En parallèle, le YAS a prononcé l’exclusion de dix-huit officiers pour « motifs disciplinaires » – entendez : « activités pro-islamistes ». Ce « nettoyage » n’a rien d’inhabituel. Lors des débats, Erdogan et son ministre de la Défense, Vecdi Gönül, ont eu beau émettre des réserves quant à la procédure, qui ne prévoit pas de possibilité d’appel, ils n’en ont pas moins été contraints de… rentrer dans le rang et d’entériner les décisions. Cité dans les colonnes du journal Vatan, un général ne cachait pas l’irritation de ses pairs : « Le gouvernement défie les forces armées et leur sensibilité. Il donne l’impression de protéger les réactionnaires. »

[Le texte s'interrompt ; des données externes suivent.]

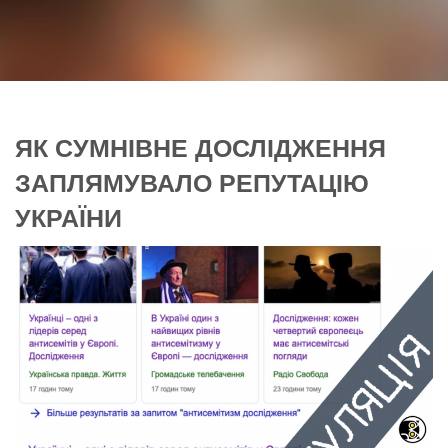
ЯК СУМНІВНЕ ДОСЛІДЖЕННЯ
ЗАПЛЯМУВАЛО РЕПУТАЦІЮ
УКРАЇНИ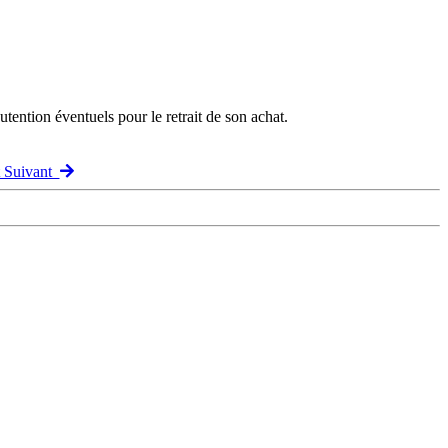
ention éventuels pour le retrait de son achat.
t Suivant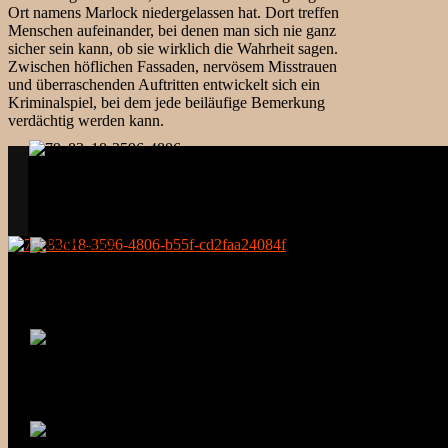
Ort namens Marlock niedergelassen hat. Dort treffen
Menschen aufeinander, bei denen man sich nie ganz
sicher sein kann, ob sie wirklich die Wahrheit sagen.
Zwischen höflichen Fassaden, nervösem Misstrauen
und überraschenden Auftritten entwickelt sich ein
Kriminalspiel, bei dem jede beiläufige Bemerkung
verdächtig werden kann.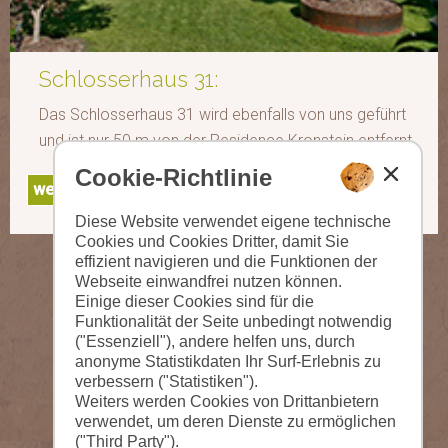
Schlosserhaus 31:
Das Schlosserhaus 31 wird ebenfalls von uns geführt
und ist nur 50 m von der Residence Kronstein entfernt.
Cookie-Richtlinie
weitere Infos
Diese Website verwendet eigene technische
Cookies und Cookies Dritter, damit Sie
effizient navigieren und die Funktionen der
Webseite einwandfrei nutzen können.
Einige dieser Cookies sind für die
Funktionalität der Seite unbedingt notwendig
("Essenziell"), andere helfen uns, durch
anonyme Statistikdaten Ihr Surf-Erlebnis zu
verbessern ("Statistiken").
Weiters werden Cookies von Drittanbietern
verwendet, um deren Dienste zu ermöglichen
("Third Party").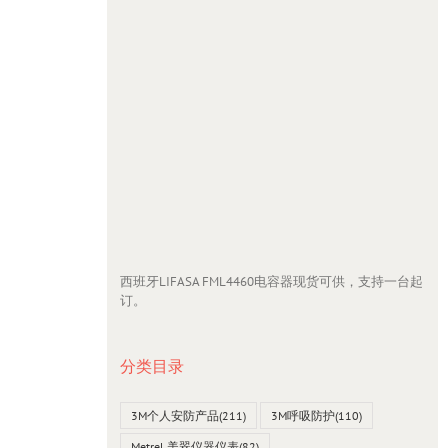
西班牙LIFASA FML4460电容器现货可供，支持一台起
订。
分类目录
3M个人安防产品
(211)
3M呼吸防护
(110)
Metrel 美翠仪器仪表
(82)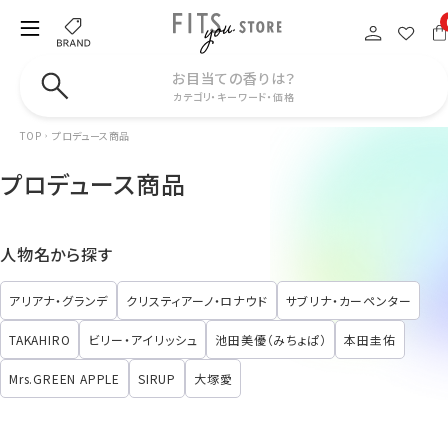
お目当ての香りは？
カテゴリ・キーワード・価格
TOP
プロデュース商品
プロデュース商品
人物名から探す
アリアナ・グランデ
クリスティアーノ・ロナウド
サブリナ・カーペンター
TAKAHIRO
ビリー・アイリッシュ
池田美優（みちょぱ）
本田圭佑
Mrs.GREEN APPLE
SIRUP
大塚愛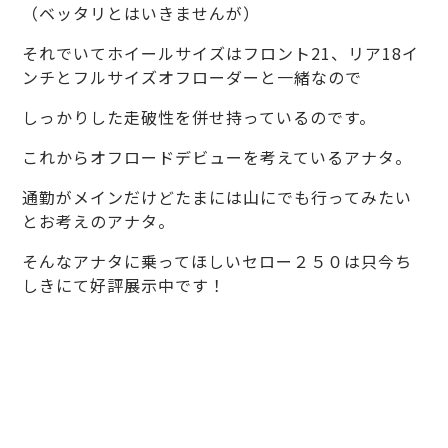
（ベッタリとはいきませんが）
それでいてホイールサイズはフロント21、リア18イ
ンチとフルサイズオフローダーと一緒なので
しっかりした走破性を併せ持っているのです。
これからオフロードデビューを考えているアナタ。
通勤がメインだけどたまには山にでも行ってみたい
とお考えのアナタ。
そんなアナタに乗ってほしいセロー２５０は只今ち
しきにて好評展示中です！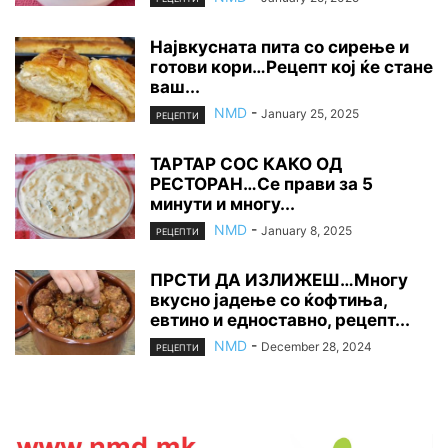
Највкусната пита со сирење и
готови кори…Рецепт кој ќе стане
ваш...
NMD
-
January 25, 2025
РЕЦЕПТИ
ТАРТАР СОС КАКО ОД
РЕСТОРАН…Се прави за 5
минути и многу...
NMD
-
January 8, 2025
РЕЦЕПТИ
ПРСТИ ДА ИЗЛИЖЕШ…Многу
вкусно јадење со ќофтиња,
евтино и едноставно, рецепт...
NMD
-
December 28, 2024
РЕЦЕПТИ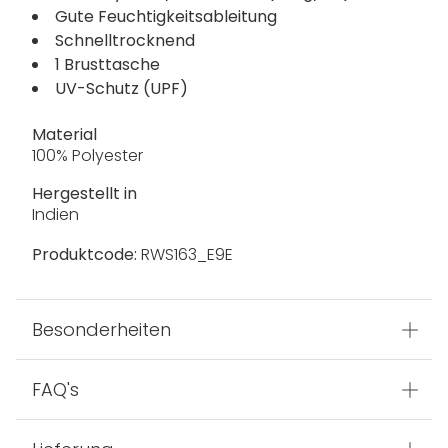
Gute Feuchtigkeitsableitung
Schnelltrocknend
1 Brusttasche
UV-Schutz (UPF)
Material
100% Polyester
Hergestellt in
Indien
Produktcode:
RWS163_E9E
Besonderheiten
FAQ's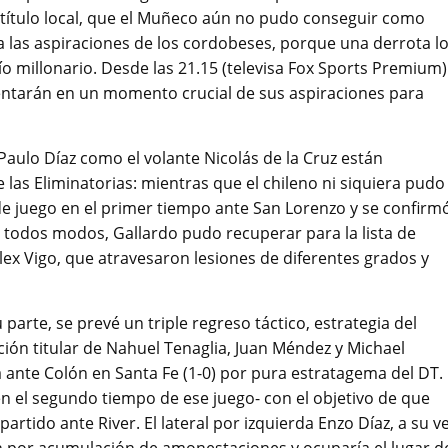
título local, que el Muñeco aún no pudo conseguir como
a las aspiraciones de los cordobeses, porque una derrota l
o millonario. Desde las 21.15 (televisa Fox Sports Premium)
frentarán en un momento crucial de sus aspiraciones para
l Paulo Díaz como el volante Nicolás de la Cruz están
as Eliminatorias: mientras que el chileno ni siquiera pudo
e juego en el primer tiempo ante San Lorenzo y se confirm
 todos modos, Gallardo pudo recuperar para la lista de
x Vigo, que atravesaron lesiones de diferentes grados y
arte, se prevé un triple regreso táctico, estrategia del
ación titular de Nahuel Tenaglia, Juan Méndez y Michael
a ante Colón en Santa Fe (1-0) por pura estratagema del DT.
en el segundo tiempo de ese juego- con el objetivo de que
rtido ante River. El lateral por izquierda Enzo Díaz, a su ve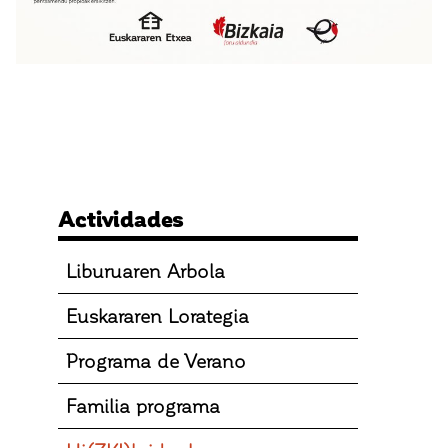
Actividades
Liburuaren Arbola
Euskararen Lorategia
Programa de Verano
Familia programa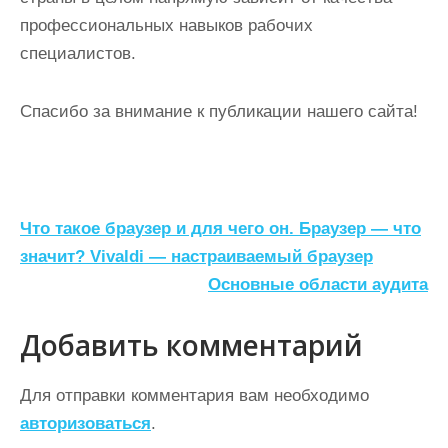
профессиональных навыков рабочих
специалистов.
Спасибо за внимание к публикации нашего сайта!
Н
Что такое браузер и для чего он. Браузер — что
а
значит? Vivaldi — настраиваемый браузер
Основные области аудита
в
и
Добавить комментарий
г
а
Для отправки комментария вам необходимо
ц
авторизоваться
.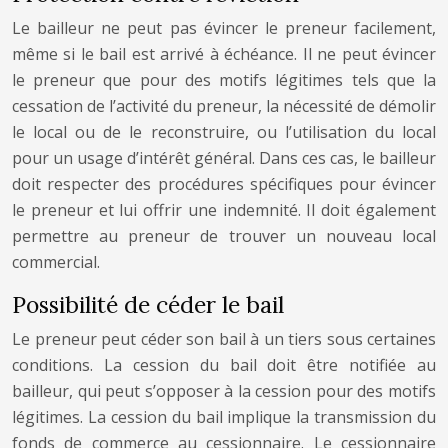
Le bailleur ne peut pas évincer le preneur facilement,
même si le bail est arrivé à échéance. Il ne peut évincer
le preneur que pour des motifs légitimes tels que la
cessation de l’activité du preneur, la nécessité de démolir
le local ou de le reconstruire, ou l’utilisation du local
pour un usage d’intérêt général. Dans ces cas, le bailleur
doit respecter des procédures spécifiques pour évincer
le preneur et lui offrir une indemnité. Il doit également
permettre au preneur de trouver un nouveau local
commercial.
Possibilité de céder le bail
Le preneur peut céder son bail à un tiers sous certaines
conditions. La cession du bail doit être notifiée au
bailleur, qui peut s’opposer à la cession pour des motifs
légitimes. La cession du bail implique la transmission du
fonds de commerce au cessionnaire. Le cessionnaire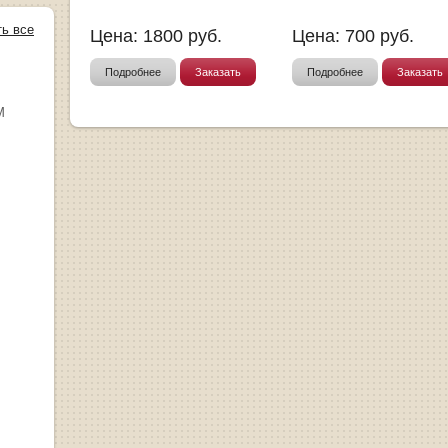
ть все
Цена:
1800
руб.
Цена:
700
руб.
Подробнее
Заказать
Подробнее
Заказать
М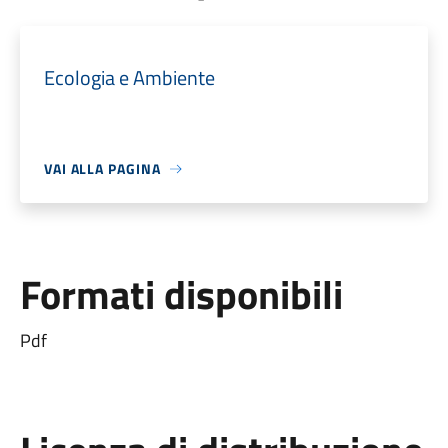
Ecologia e Ambiente
VAI ALLA PAGINA
Formati disponibili
Pdf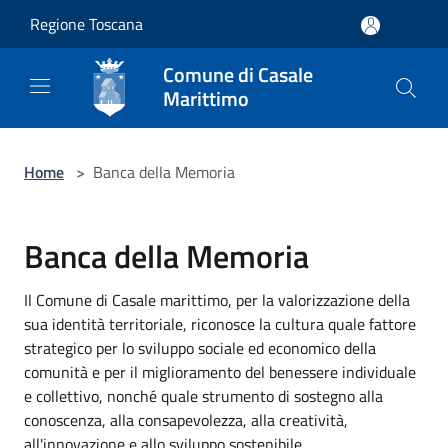
Salta al contenuto principale
Regione Toscana
Comune di Casale
Marittimo
Home
>
Banca della Memoria
Banca della Memoria
Il Comune di Casale marittimo, per la valorizzazione della
sua identità territoriale, riconosce la cultura quale fattore
strategico per lo sviluppo sociale ed economico della
comunità e per il miglioramento del benessere individuale
e collettivo, nonché quale strumento di sostegno alla
conoscenza, alla consapevolezza, alla creatività,
all'innovazione e allo sviluppo sostenibile.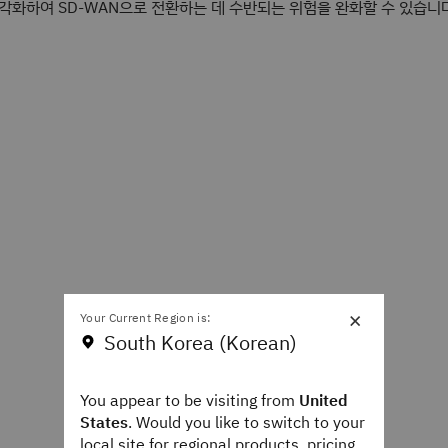
각화하여 SD-WAN으로 전환하는 데 수반되는 위험을 완화할 수 있습니다
×
Your Current Region is:
South Korea (Korean)
You appear to be visiting from
United
States
. Would you like to switch to your
local site for regional products, pricing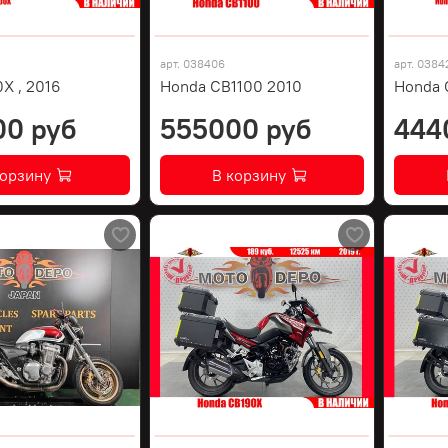
арт.
038406
арт.
0384
X , 2016
Honda CB1100 2010
Honda C
00 руб
555000 руб
444
корзину
В корзину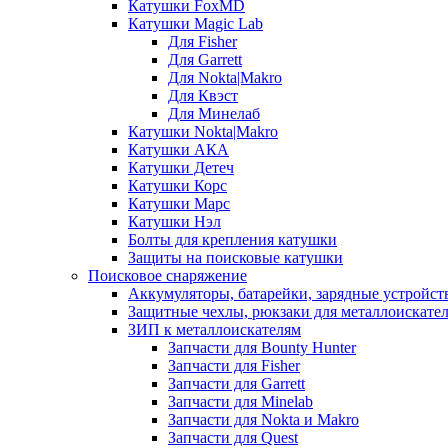
Катушки FoxMD
Катушки Magic Lab
Для Fisher
Для Garrett
Для Nokta|Makro
Для Квэст
Для Минелаб
Катушки Nokta|Makro
Катушки АКА
Катушки Детеч
Катушки Корс
Катушки Марс
Катушки Нэл
Болты для крепления катушки
Защиты на поисковые катушки
Поисковое снаряжение
Аккумуляторы, батарейки, зарядные устройст
Защитные чехлы, рюкзаки для металлоискате
ЗИП к металлоискателям
Запчасти для Bounty Hunter
Запчасти для Fisher
Запчасти для Garrett
Запчасти для Minelab
Запчасти для Nokta и Makro
Запчасти для Quest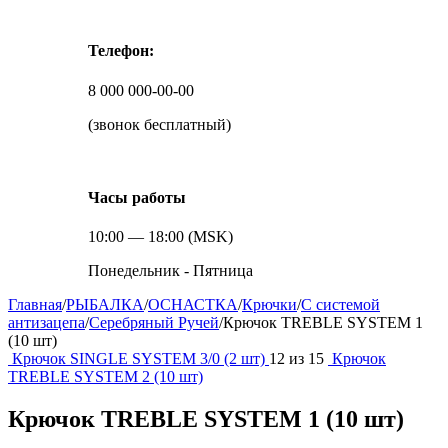
Телефон:
8 000 000-00-00
(звонок бесплатный)
Часы работы
10:00 — 18:00 (MSK)
Понедельник - Пятница
Главная
/
РЫБАЛКА
/
ОСНАСТКА
/
Крючки
/
С системой
антизацепа
/
Серебряный Ручей
/
Крючок TREBLE SYSTEM 1
(10 шт)
Крючок SINGLE SYSTEM 3/0 (2 шт)
12
из
15
Крючок
TREBLE SYSTEM 2 (10 шт)
Крючок TREBLE SYSTEM 1 (10 шт)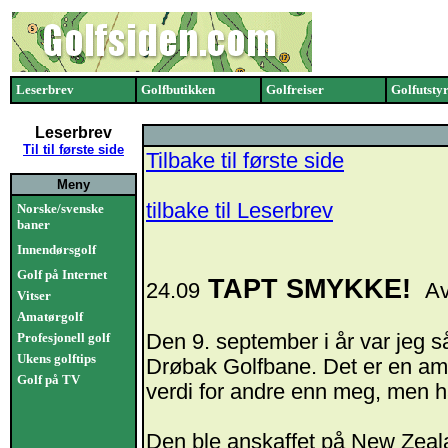
Leserbrev
Golfbutikken
Golfreiser
Golfutsty
Leserbrev
Til til første side
Tilbake til første side
Meny
tilbake til Leserbrev
Norske/svenske
baner
Innendørsgolf
Golf på Internet
TAPT SMYKKE!
24.09
Av
Vitser
Amatørgolf
Profesjonell golf
Den 9. september i år var jeg s
Ukens golftips
Drøbak Golfbane. Det er en amu
Golf på TV
verdi for andre enn meg, men ha
Den ble anskaffet på New Zealan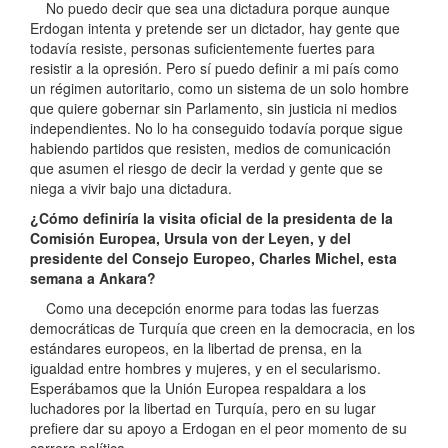
No puedo decir que sea una dictadura porque aunque
Erdogan intenta y pretende ser un dictador, hay gente que
todavía resiste, personas suficientemente fuertes para
resistir a la opresión. Pero sí puedo definir a mi país como
un régimen autoritario, como un sistema de un solo hombre
que quiere gobernar sin Parlamento, sin justicia ni medios
independientes. No lo ha conseguido todavía porque sigue
habiendo partidos que resisten, medios de comunicación
que asumen el riesgo de decir la verdad y gente que se
niega a vivir bajo una dictadura.
¿Cómo definiría la visita oficial de la presidenta de la
Comisión Europea, Ursula von der Leyen, y del
presidente del Consejo Europeo, Charles Michel, esta
semana a Ankara?
Como una decepción enorme para todas las fuerzas
democráticas de Turquía que creen en la democracia, en los
estándares europeos, en la libertad de prensa, en la
igualdad entre hombres y mujeres, y en el secularismo.
Esperábamos que la Unión Europea respaldara a los
luchadores por la libertad en Turquía, pero en su lugar
prefiere dar su apoyo a Erdogan en el peor momento de su
carrera política.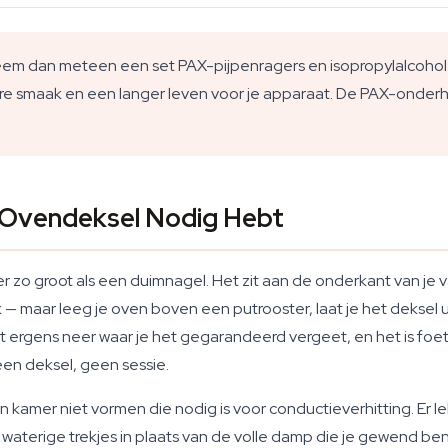
 neem dan meteen een set PAX-pijpenragers en isopropylalcoh
re smaak en een langer leven voor je apparaat. De PAX-onder
 Ovendeksel Nodig Hebt
r zo groot als een duimnagel. Het zit aan de onderkant van je
 maar leeg je oven boven een putrooster, laat je het deksel uit 
 ergens neer waar je het gegarandeerd vergeet, en het is foetsi
geen deksel, geen sessie.
amer niet vormen die nodig is voor conductieverhitting. Er lekt
waterige trekjes in plaats van de volle damp die je gewend bent.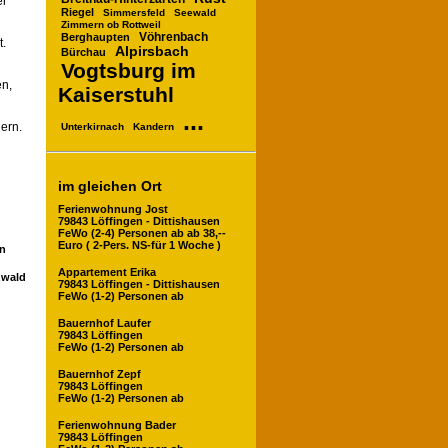
er
Riegel
Simmersfeld
Seewald
Zimmern ob Rottweil
Vöhrenbach
Berghaupten
t.
Alpirsbach
Bürchau
Vogtsburg im
en,
Kaiserstuhl
...
ern.
Unterkirnach
Kandern
im gleichen Ort
Ferienwohnung Jost
79843 Löffingen - Dittishausen
FeWo (2-4) Personen ab ab 38,--
Euro ( 2-Pers. NS-für 1 Woche )
en
Appartement Erika
zwald
79843 Löffingen - Dittishausen
FeWo (1-2) Personen ab
Bauernhof Laufer
79843 Löffingen
FeWo (1-2) Personen ab
Bauernhof Zepf
79843 Löffingen
FeWo (1-2) Personen ab
Ferienwohnung Bader
79843 Löffingen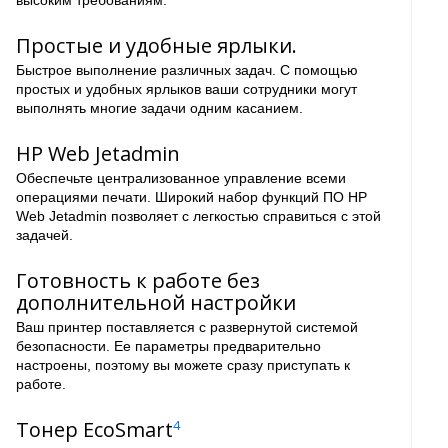
высоким требованиям.
Простые и удобные ярлыки.
Быстрое выполнение различных задач. С помощью
простых и удобных ярлыков ваши сотрудники могут
выполнять многие задачи одним касанием.
HP Web Jetadmin
Обеспечьте централизованное управление всеми
операциями печати. Широкий набор функций ПО HP
Web Jetadmin позволяет с легкостью справиться с этой
задачей.
Готовность к работе без
дополнительной настройки
Ваш принтер поставляется с развернутой системой
безопасности. Ее параметры предварительно
настроены, поэтому вы можете сразу приступать к
работе.
Тонер EcoSmart
4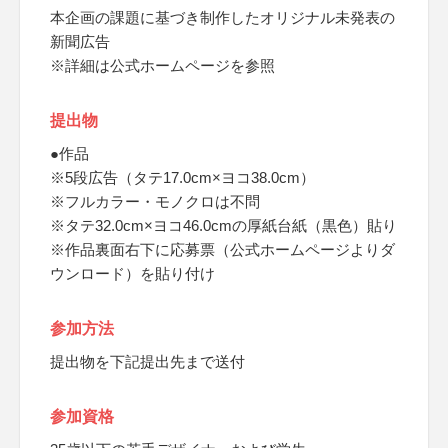
本企画の課題に基づき制作したオリジナル未発表の
新聞広告
※詳細は公式ホームページを参照
提出物
●作品
※5段広告（タテ17.0cm×ヨコ38.0cm）
※フルカラー・モノクロは不問
※タテ32.0cm×ヨコ46.0cmの厚紙台紙（黒色）貼り
※作品裏面右下に応募票（公式ホームページよりダ
ウンロード）を貼り付け
参加方法
提出物を下記提出先まで送付
参加資格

La résistance des généraux constitue-t-elle un baroud d’honneur destiné à retarder la mise en oeuvre des réformes (on parle de 386 décrets d’application…) ? Leur finesse politique leur permettra-t-elle, au contraire, de les enterrer en douceur ? « Rien n’est joué, estime un observateur. Les militaires ont obtenu des prolongations. Tout dépend de ce que sera, dans un an, l’équilibre des forces. »
En attendant, la réforme octroie au Parlement le droit de contrôler les dépenses de l’armée, mais dans le plus grand secret et sans que les résultats soient rendus publics.